Oynanabilirlik Heavy Rain ve Beyond tarzında sabit kamera açıylarla etrafı keşfetme ve aksiyon varsa da tercih yapma üzerine kurulu. Walking Dead gibi Telltale oyunlarına aşinaysanız zaten konsepti biliyorsunuz. Genelde gitmeniz gereken yol belli bu açıdan pek derinlik sunduğunu söyleyemeyiz fakat yaptığınız tercihler bir karakterin ölümüne bile yol açabilirken aslında oyunu bitirdiğinizde oyunun bir çok noktasını henüz oynamamış oluyorsunuz o açıdan da güzel.
Until Dawn, dediğim gibi başta ucuz bir hollywood klişesi ve sıradan bir oyun gibi duruyor fakat kesinlikle derinlemesine düşünülmüş bir yapım.
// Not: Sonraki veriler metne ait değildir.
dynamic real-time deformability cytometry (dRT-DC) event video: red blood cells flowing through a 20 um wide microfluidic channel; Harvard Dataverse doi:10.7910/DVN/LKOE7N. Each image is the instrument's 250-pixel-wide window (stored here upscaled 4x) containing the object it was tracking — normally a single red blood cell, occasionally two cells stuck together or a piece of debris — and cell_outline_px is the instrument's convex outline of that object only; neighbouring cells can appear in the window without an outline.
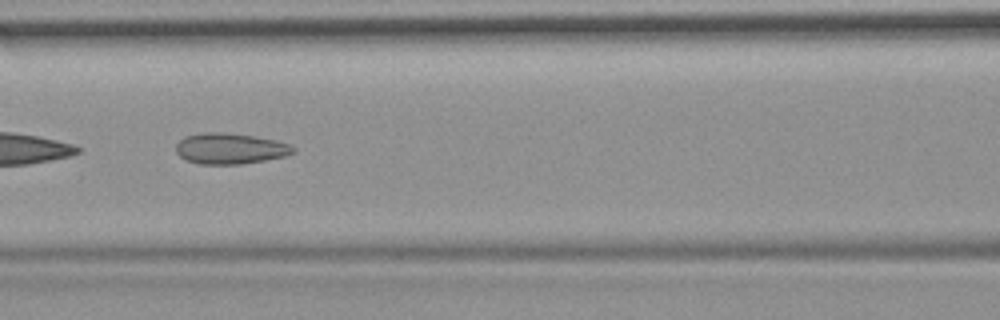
{"species": "common noctule bat (a hibernating species)", "species_latin": "Nyctalus noctula", "temperature_condition": "room temperature", "stored_images_in_passage": 10, "camera_frame_rate_fps": 3000, "um_per_image_px": 0.085, "animal": {"sex": "female", "body_mass_g": 19.9}, "frame": {"image": 1, "passage_image": 6, "time_ms": 6.667, "image_size_px": [1000, 320], "cell_outline_px": [[296, 152], [284, 156], [264, 160], [240, 164], [200, 164], [184, 160], [176, 152], [176, 144], [184, 136], [200, 132], [224, 132], [256, 136], [276, 140], [292, 144], [296, 148]], "centroid_in_image_um": [19.56, 12.61], "position_along_channel_um": 147.0, "area_um2": 21.39}}
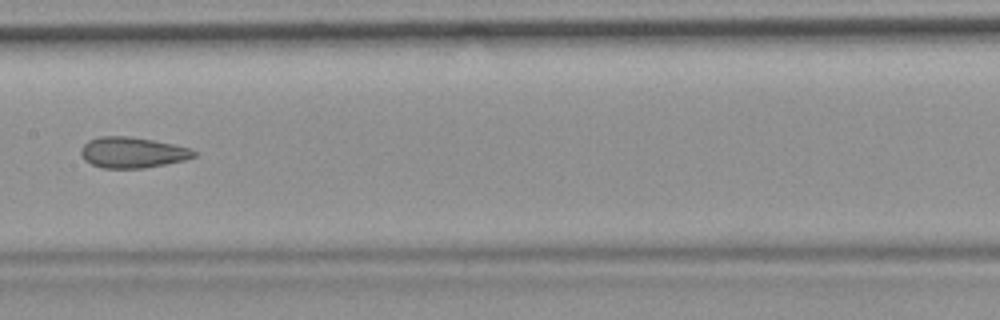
{"frame": {"image": 2, "passage_image": 7, "time_ms": 8.0, "image_size_px": [1000, 320], "cell_outline_px": [[196, 156], [184, 160], [144, 168], [100, 168], [84, 160], [80, 152], [80, 148], [88, 140], [100, 136], [128, 136], [152, 140], [192, 148], [196, 152]], "centroid_in_image_um": [11.23, 12.96], "position_along_channel_um": 196.2, "area_um2": 20.29}}
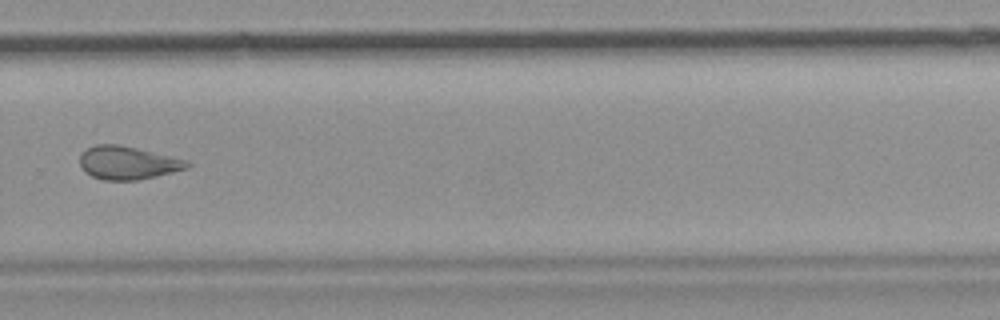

Her sahnesinin doluluğundan, çok vurucu olmasa da hikayesinin değişmesine ve başarılı görselliği ile bu tip bir korku oyunu arayan oyuncuların mutlaka oynaması gereken bir yapım. Eğer ki bu tarzda filmleri de seviyorsanız listenize ekleyin çünkü sonuna kadar film tadında merak ederek ilerleyeceksiniz. İster tek başınıza olun, ister arkadaş grubuyla oynayın sizi oyalıyacaktır. Herkese iyi oyunlar.